The authority's executive director, Mehdi Morshed, said he was also troubled that the meeting seemed to be "rallying support" for the Altamont Pass route.

"I told the staff that it was not appropriate for the staff to attend a meeting rallying support for one or the other (route)," Morshed said. "If we participate in some of these advocacy processes, then that could create potential legal problems."

Because the authority is still going through an environmental review process for the two alignments, it is supposed to remain neutral with the exception of designating a preferred route until the process is completed.

The rail authority said it may revisit the idea of creating a steering committee in the future — possibly as soon as its next meeting in March — but made no guarantee.

Ken Ross, a senior Livermore civil engineer attending Wednesday's meeting on behalf of the Tri-Valley Regional Rail Working Group, said the Altamont supporters will get together in the near future to take another look at where they stand on the steering committee.

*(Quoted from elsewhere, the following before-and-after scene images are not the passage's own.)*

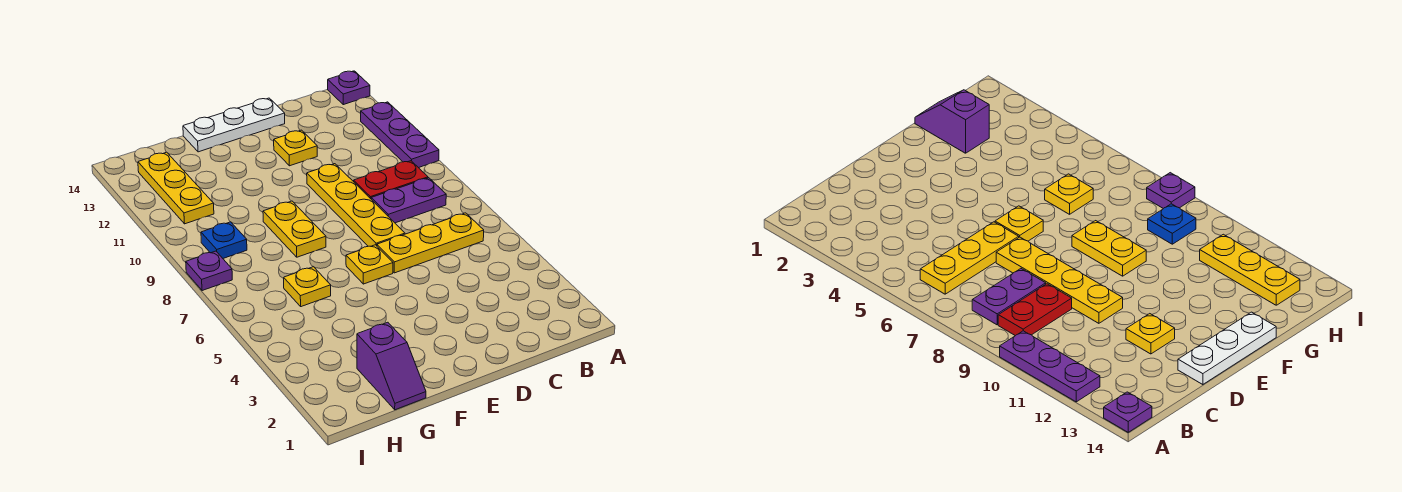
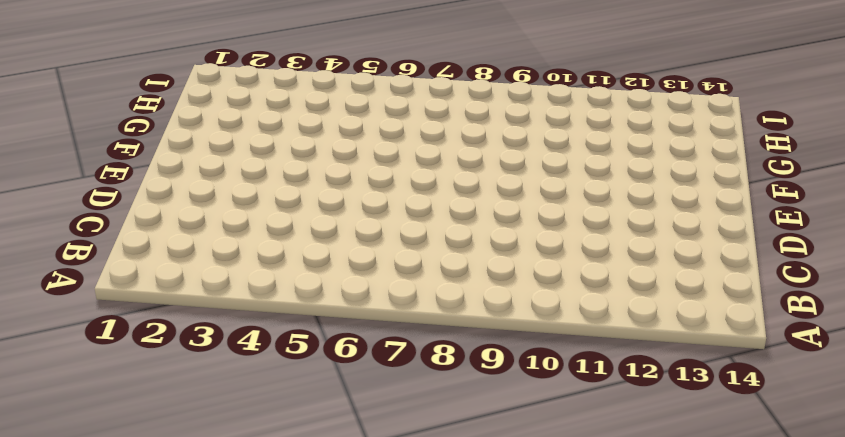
none -> purple plate A10:A12 level 1
none -> purple plate A14 level 1
none -> yellow plate B6:D6 level 1

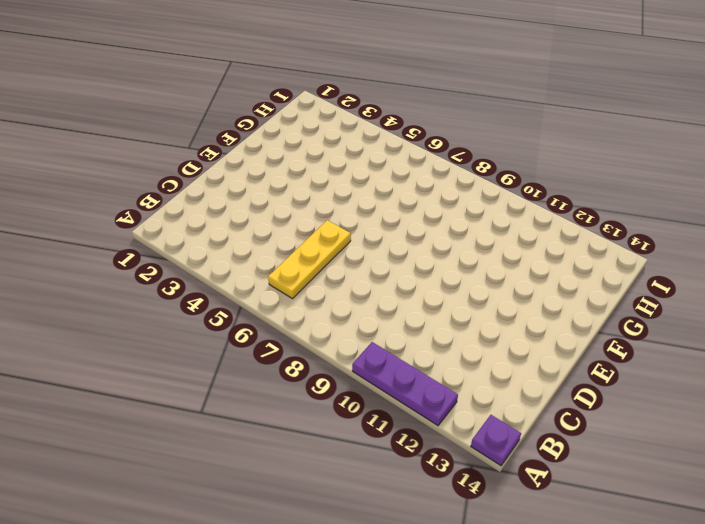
none -> purple plate B8:C8 level 1
none -> red plate B9:C9 level 1
none -> yellow plate D7:D10 level 1

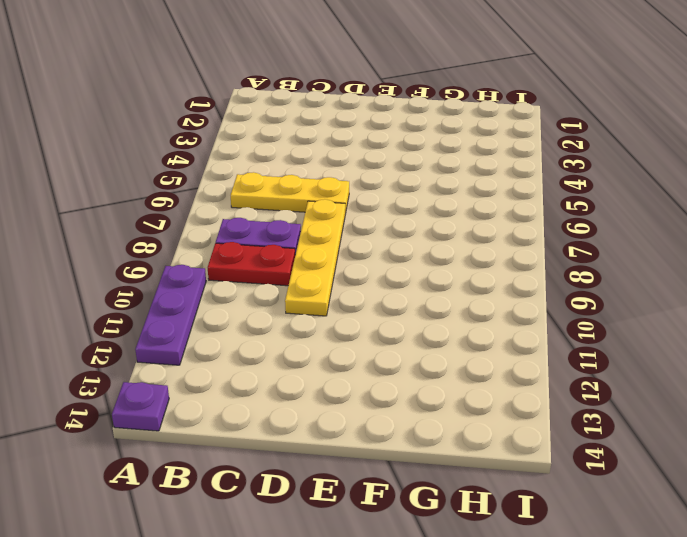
none -> yellow plate D12 level 1
none -> white plate D14:F14 level 1
none -> yellow plate E6 level 1

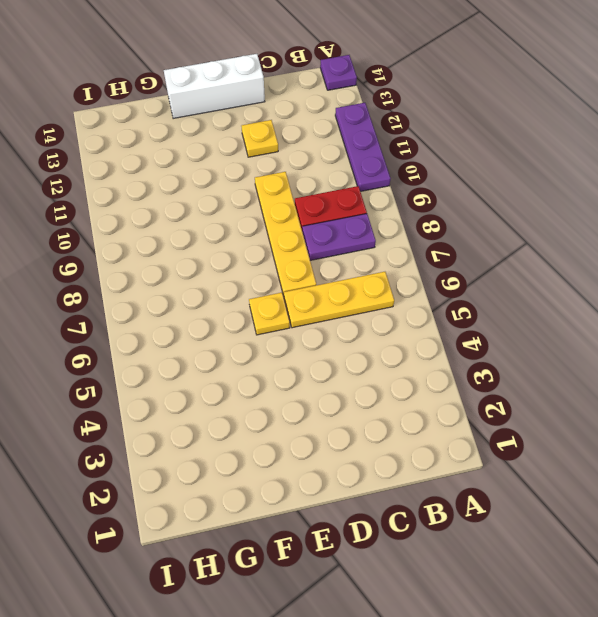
white brick D14:F14 level 1 -> white plate D14:F14 level 1
none -> yellow plate F8:F9 level 1
none -> purple slope G1:G2 level 1 top 2
none -> yellow plate G6 level 1

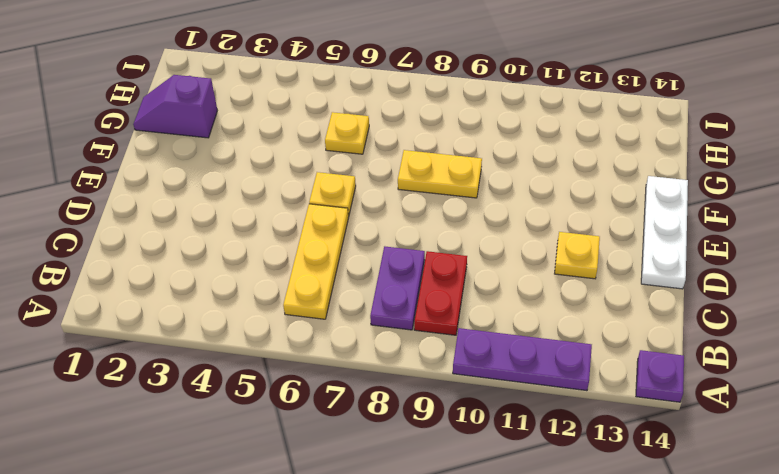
none -> yellow plate D7:D10 level 1
none -> blue plate H9 level 1
none -> yellow plate H11:H13 level 1

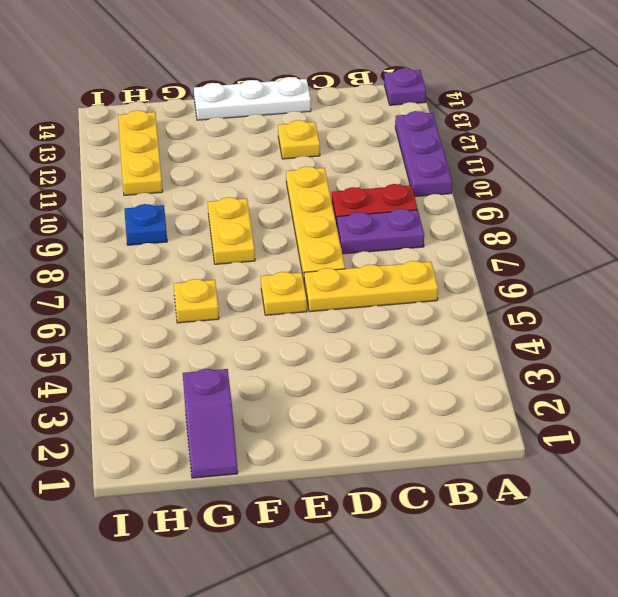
none -> purple plate I8 level 1

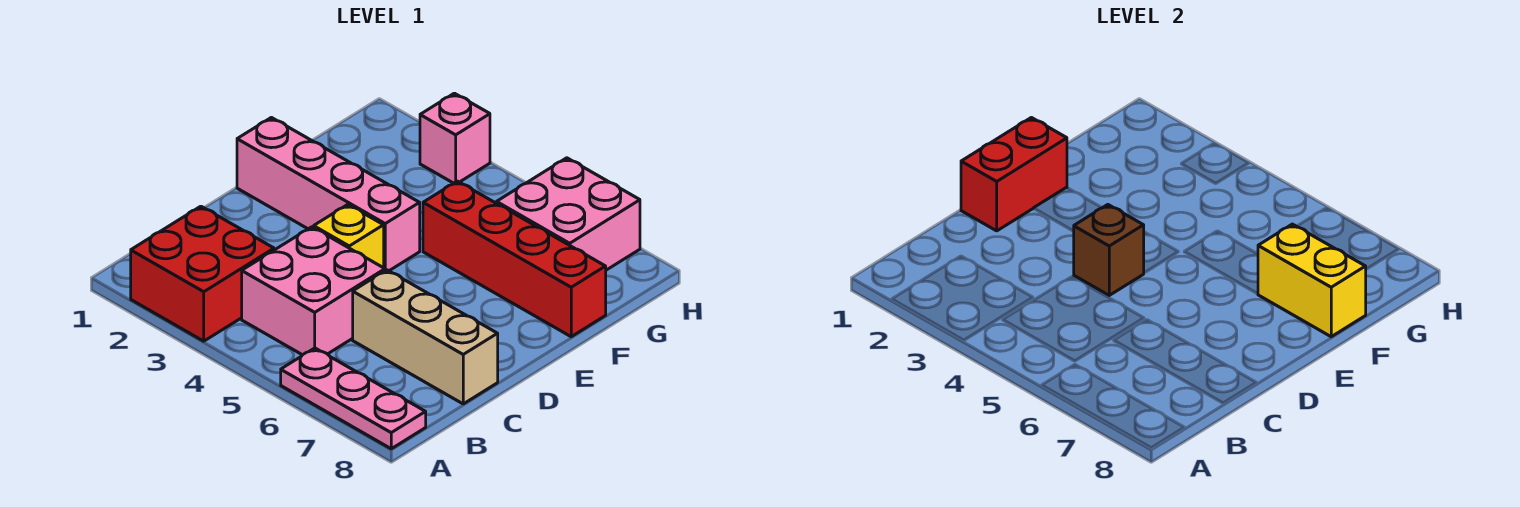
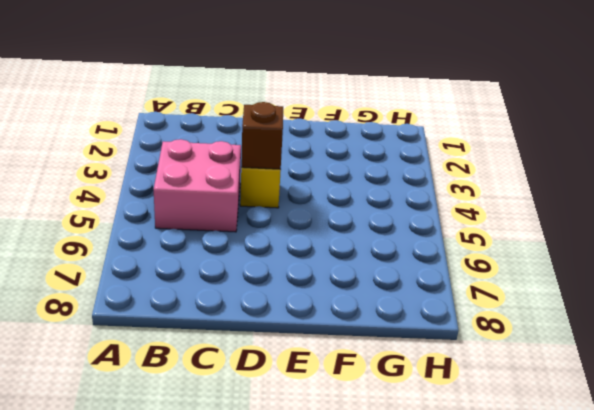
none -> red brick A2:B3 level 1
none -> pink plate A6:A8 level 1
none -> tan brick C6:C8 level 1

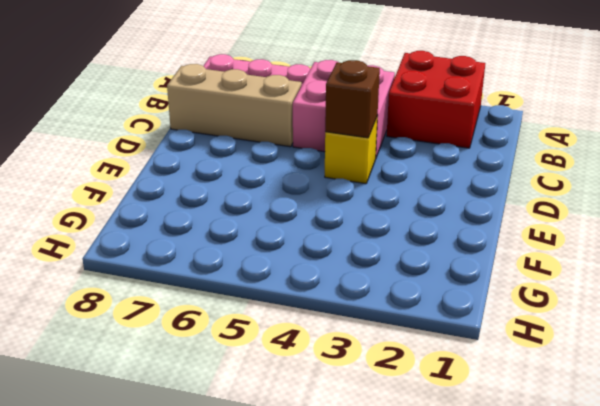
none -> pink brick E1:E4 level 1
none -> red brick F5:F8 level 1
none -> pink brick G6:H7 level 1

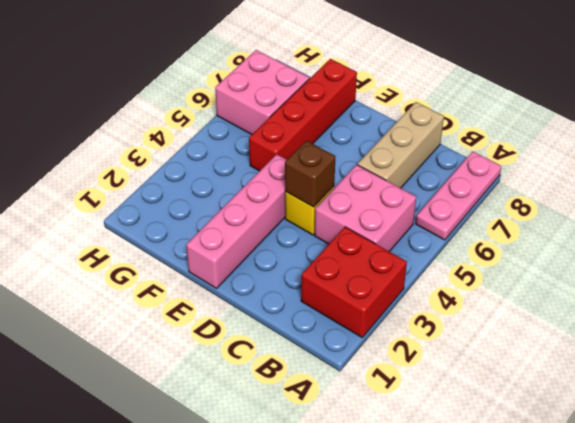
none -> pink brick H3 level 1
none -> red brick D1:E1 level 2
none -> yellow brick F7:F8 level 2

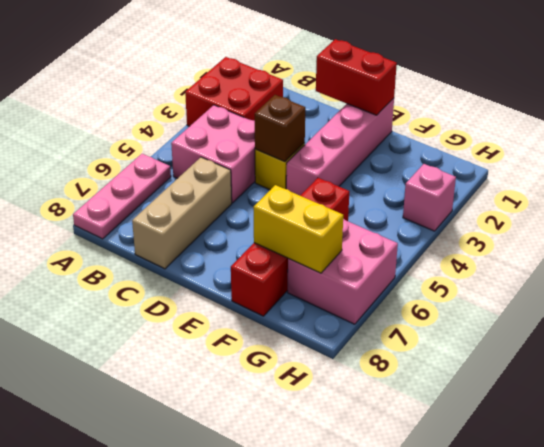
yellow brick F7:G7 level 2 -> yellow brick F7:F8 level 2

"What we are seeking is not so much demand for funding as a demand that (the rail authority) work with other agencies to prioritize improvements," he said. "I think part of the problem at (Wednesday's meeting) was that we hadn't really had a chance to meet before."

In a report to the Livermore City Council on Jan. 28, city consultant Bonnie Nelson said the creation of the steering committee is key if they want the area to reap benefits from $10 billion in state bonds that will be on the ballot in November.

"It is important to try and get Altamont projects in this first pot of money," Nelson said.

Authority staff members plan to meet today with representatives of agencies likely to be involved with augmenting train service through the Altamont corridor. Those include the San Joaquin Council of Governments, Altamont Commuter Express and Bay Area Rapid Transit.